Feature complete
Work up to April 2026
After a furious AI-assisted coding push, I think this website is now feature-complete. It includes most of the features I originally envisioned. Work completed in 2026 includes:
Locations
A new locations page lists every location in the database, along with its heating score, data sources, and a link to its climate records.
Climate records
There is also a new climate records page, which presents daily, monthly, and yearly records in a table.
It also introduces a new chart type: the Top 100. This shows the 100 warmest or coldest temperature readings across all years. Years are plotted on the x-axis. If a top 100 record occurs in a given year, that year receives a vertical line. Multiple readings in the same year make the line thicker.
Canberra's Top 100 charts are a textbook example of what we would expect in a warming climate: recent years contain the highest temperatures.

Older records contain the lowest temperatures.

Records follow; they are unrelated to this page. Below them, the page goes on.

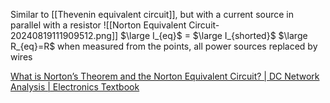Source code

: Similar to [[Thevenin equivalent circuit]], but with a current source in parallel with a resistor
![[Norton Equivalent Circuit-20240819111909512.png]]
$\large I_{eq}$ = $\large I_{shorted}$
$\large R_{eq}=R$ when measured from the points, all power sources replaced by wires

[What is Norton’s Theorem and the Norton Equivalent Circuit? | DC Network Analysis | Electronics Textbook](https://www.allaboutcircuits.com/textbook/direct-current/chpt-10/nortons-theorem/)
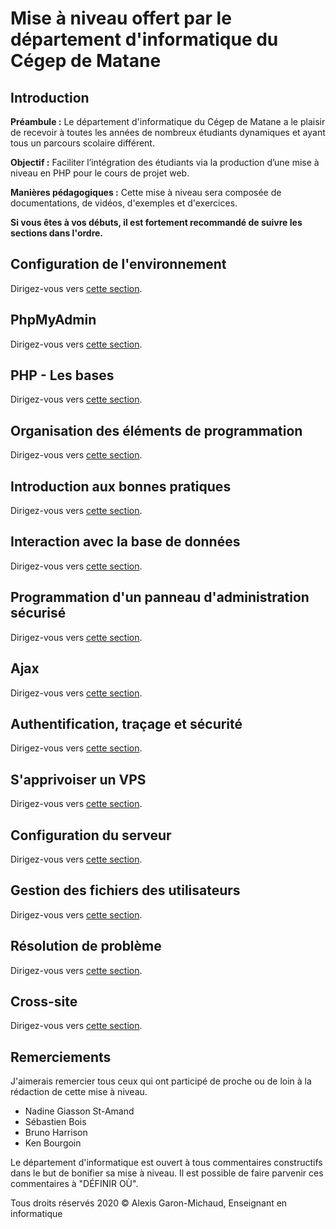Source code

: # Mise à niveau offert par le département d'informatique du Cégep de Matane

## Introduction

__Préambule :__ Le département d'informatique du Cégep de Matane a le plaisir de recevoir à toutes les années de nombreux étudiants dynamiques et ayant tous un parcours scolaire différent.

__Objectif :__ Faciliter l’intégration des étudiants via la production d’une mise à niveau en PHP pour le cours de projet web.

__Manières pédagogiques :__ Cette mise à niveau sera composée de documentations, de vidéos, d'exemples et d'exercices.

__Si vous êtes à vos débuts, il est fortement recommandé de suivre les sections dans l'ordre.__

## Configuration de l'environnement

Dirigez-vous vers [cette section](/configuration-environnement/README.md).

## PhpMyAdmin

Dirigez-vous vers [cette section](/phpMyAdmin/README.md).

## PHP - Les bases

Dirigez-vous vers [cette section](/phpMyAdmin/README.md).

## Organisation des éléments de programmation

Dirigez-vous vers [cette section](/organisation-elements-programmation/README.md).

## Introduction aux bonnes pratiques

Dirigez-vous vers [cette section](/bonnes-pratiques/README.md).

## Interaction avec la base de données

Dirigez-vous vers [cette section](/interaction-base-de-donnees/README.md).

## Programmation d'un panneau d'administration sécurisé

Dirigez-vous vers [cette section](/programmation-panneau-administration-securise/README.md).

## Ajax

Dirigez-vous vers [cette section](/ajax/README.md).

## Authentification, traçage et sécurité

Dirigez-vous vers [cette section](/authentification-tracage-securite/README.md).

## S'apprivoiser un VPS

Dirigez-vous vers [cette section](/apprivoiser-vps/README.md).

## Configuration du serveur

Dirigez-vous vers [cette section](/configuration-serveur/README.md).

## Gestion des fichiers des utilisateurs

Dirigez-vous vers [cette section](/gestion-fichiers-utilisateurs/README.md).

## Résolution de problème

Dirigez-vous vers [cette section](/resolution-probleme/README.md).

## Cross-site

Dirigez-vous vers [cette section](/cross-site/README.md).

## Remerciements

J'aimerais remercier tous ceux qui ont participé de proche ou de loin à la rédaction de cette mise à niveau.

- Nadine Giasson St-Amand
- Sébastien Bois
- Bruno Harrison
- Ken Bourgoin

Le département d'informatique est ouvert à tous commentaires constructifs dans le but de bonifier sa mise à niveau.  Il est possible de faire parvenir ces commentaires à "DÉFINIR OÙ".

Tous droits réservés 2020 © Alexis Garon-Michaud, Enseignant en informatique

What is surprising is how few locations fit this pattern, even though almost all locations show warming when the data is averaged.
GHCNd
Loading GHCNd data now works correctly. I had not fully understood how quality assurance works in GHCNd. Essentially, NOAA keeps all values, no matter how implausible, but flags suspect observations with a QA code. ClimateExplorer now filters out all data that carries a QA flag.
Blog
The blog pages have also been rebuilt. Instead of using a Jekyll static site, the blog is now server-side rendered in Blazor. The main benefit is a simpler technology stack and a more unified site design.
Performance, accessibility, search engine optimisation, and design
ClimateExplorer uses Blazor as its technology stack. For a public-facing website, Blazor is not the most obvious choice. A static site or a conventional JavaScript framework such as React or Vue would probably be a better fit. Over the years, however, the site has improved significantly through caching, refactoring, and newer versions of .NET. I am fairly happy with where it has landed.
Where next?
I am unsure whether I will do much more significant development on ClimateExplorer. Despite a decent amount of work on search engine optimisation, it has not found much of an audience. But search itself is changing as large language models reshape how people discover information. Regardless, building ClimateExplorer has been rewarding, and I am very happy with its current state.